On the other hand, in the measurement of the ears no differences were found between the cases and the controls, although the malformation of external ear is the most important clinical finding of the OAV syndrome .
There are not many studies that measure the mandible in a clinical way, the radiological measurement is almost always for orthodontic purposes and never in the parents to look for minimal clinical findings. However no cutoff point is described with exactitude, to say there is a pathological or normal difference between the measurements of both sides of the mandible. It is necessary to define this point and to compare with radiological studies, but we think the clinical measurements could be a good option to study the patients’ parents and to establish if they have minor manifestations that could explain some heritability. It is very interesting that we found differences in the measurements of the mothers’ mandible of the patients and their controls; in the mothers the mandible was bigger than in the controls, this probably means that the development of the cranial structures are modified by some genetic variants, more in women than in men; it is possible that the sex difference intervenes in the abnormal expression, resulting in bigger final dimensions in the patients’ mothers than in their controls.
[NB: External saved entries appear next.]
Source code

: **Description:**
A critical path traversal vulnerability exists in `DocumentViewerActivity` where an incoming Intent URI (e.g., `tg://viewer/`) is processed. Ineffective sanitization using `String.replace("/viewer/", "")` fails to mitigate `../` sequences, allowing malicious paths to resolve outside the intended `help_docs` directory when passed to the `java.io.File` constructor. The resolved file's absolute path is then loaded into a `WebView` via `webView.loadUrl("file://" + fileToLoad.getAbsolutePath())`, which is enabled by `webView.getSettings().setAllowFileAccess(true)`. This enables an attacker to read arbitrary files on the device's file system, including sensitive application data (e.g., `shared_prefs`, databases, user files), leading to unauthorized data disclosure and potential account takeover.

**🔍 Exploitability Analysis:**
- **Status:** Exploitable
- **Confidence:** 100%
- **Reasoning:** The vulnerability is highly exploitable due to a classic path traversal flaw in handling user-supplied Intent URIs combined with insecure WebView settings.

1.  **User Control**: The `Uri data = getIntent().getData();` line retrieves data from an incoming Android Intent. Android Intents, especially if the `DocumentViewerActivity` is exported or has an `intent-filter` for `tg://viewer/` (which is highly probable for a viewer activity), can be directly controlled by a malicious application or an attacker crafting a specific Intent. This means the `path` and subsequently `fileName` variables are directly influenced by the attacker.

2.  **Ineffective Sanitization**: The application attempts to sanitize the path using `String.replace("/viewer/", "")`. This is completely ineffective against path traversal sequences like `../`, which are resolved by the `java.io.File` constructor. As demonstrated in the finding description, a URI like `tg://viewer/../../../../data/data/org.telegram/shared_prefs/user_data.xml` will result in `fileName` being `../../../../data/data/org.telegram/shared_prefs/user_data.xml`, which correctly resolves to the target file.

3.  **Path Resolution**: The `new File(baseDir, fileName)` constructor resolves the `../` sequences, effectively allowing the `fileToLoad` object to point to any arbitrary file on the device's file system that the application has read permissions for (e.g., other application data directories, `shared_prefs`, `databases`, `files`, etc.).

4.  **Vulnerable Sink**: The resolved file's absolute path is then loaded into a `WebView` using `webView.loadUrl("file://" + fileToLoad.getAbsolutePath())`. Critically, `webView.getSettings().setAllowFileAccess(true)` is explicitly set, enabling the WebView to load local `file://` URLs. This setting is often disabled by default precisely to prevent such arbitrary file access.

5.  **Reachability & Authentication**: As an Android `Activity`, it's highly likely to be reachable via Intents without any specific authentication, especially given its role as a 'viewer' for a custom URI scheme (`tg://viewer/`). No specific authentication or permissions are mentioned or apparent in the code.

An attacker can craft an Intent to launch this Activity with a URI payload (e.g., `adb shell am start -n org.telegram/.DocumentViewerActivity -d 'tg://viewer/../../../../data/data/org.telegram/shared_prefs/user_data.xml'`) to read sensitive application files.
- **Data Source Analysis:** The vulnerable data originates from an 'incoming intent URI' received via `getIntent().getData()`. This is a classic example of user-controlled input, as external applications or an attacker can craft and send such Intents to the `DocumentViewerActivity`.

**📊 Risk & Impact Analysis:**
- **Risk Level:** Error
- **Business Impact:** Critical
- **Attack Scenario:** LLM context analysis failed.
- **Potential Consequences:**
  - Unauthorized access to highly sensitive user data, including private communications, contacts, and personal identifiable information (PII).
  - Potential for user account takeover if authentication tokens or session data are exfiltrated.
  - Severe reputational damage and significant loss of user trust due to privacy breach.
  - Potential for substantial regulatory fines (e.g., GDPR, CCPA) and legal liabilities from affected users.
The parents of the patients and their controls were matched by age, sex and all of them were Mexican mestizos and from the same geographical region to minimize the possible differences between them.
It is very difficult to know exactly if the differences we found are important or not, especially with clinical measurements, however, as stated by Laster et al. even taking radiological measurements, there is no 100% accuracy to establish the diagnosis of abnormal facial asymmetry .
Also, it is important to say, there is facial asymmetry that is not secondary to hard tissues (bones), it depends on the soft tissues (muscles) . In the OAV patients it could be secondary to both circumstances and different genes could be involved. We know that mandible morphogenesis results from the ectodermic and endodermic layer in the first place, but there are also mesodermal cores between the 2 previously mentioned layers .
It is also true that this study has another limitation because we only measure the mandibular body and we do not have the possibility, clinically, to measure the mandibular branches, which could be asymmetric. Recently, with 3D-CT images it is easier to find any asymmetry and more accurately. It could be a good idea to search some features in OAVS children’s parents. . The problem with these studies is the cost and the possibility of carrying them out in all institutions.
We do not know much about genetic basis of craniofacial anomalies, there is yet much to learn. Finally we can say there is too much missing but it is necessary to find some clinical tools, besides the molecular ones, to help us in genetic counseling.
It is very difficult to know exactly if the differences we found are important or not, especially with clinical measurements; however, even taking radiological measurements, there is no 100% accuracy in diagnosing facial asymmetry. The clinical measurements could be a good option to establish if the parents have minor manifestations that could explain some heritability.